What you need to do | Report every line of the records that includes the word "strežnik".

Task inputs |
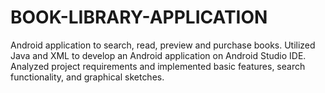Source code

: # BOOK-LIBRARY-APPLICATION
Android application to search, read, preview and purchase books.
Utilized Java and XML to develop an Android application on Android Studio IDE.
Analyzed project requirements and implemented basic features, search functionality, and graphical sketches.
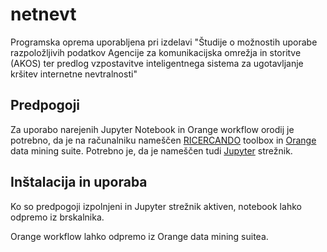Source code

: # netnevt
Programska oprema uporabljena pri izdelavi "Študije o možnostih uporabe razpoložljivih podatkov Agencije za komunikacijska omrežja in storitve (AKOS) ter predlog vzpostavitve inteligentnega sistema za ugotavljanje kršitev internetne nevtralnosti"

Predpogoji
------------
Za uporabo narejenih Jupyter Notebook in Orange workflow orodij je potrebno, da je 
na računalniku nameščen [RICERCANDO] toolbox in [Orange] data mining suite.
Potrebno je, da je nameščen tudi [Jupyter] strežnik.

[Orange]: https://orange.biolab.si/download/
[RICERCANDO]: https://github.com/ivek1312/ricercando
[Jupyter]: http://jupyter.org/install

Inštalacija in uporaba
------------
Ko so predpogoji izpolnjeni in Jupyter strežnik aktiven, notebook lahko odpremo iz brskalnika. 

Orange workflow lahko odpremo iz Orange data mining suitea.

Written response |
Potrebno je, da je nameščen tudi [Jupyter] strežnik.
Ko so predpogoji izpolnjeni in Jupyter strežnik aktiven, notebook lahko odpremo iz brskalnika. 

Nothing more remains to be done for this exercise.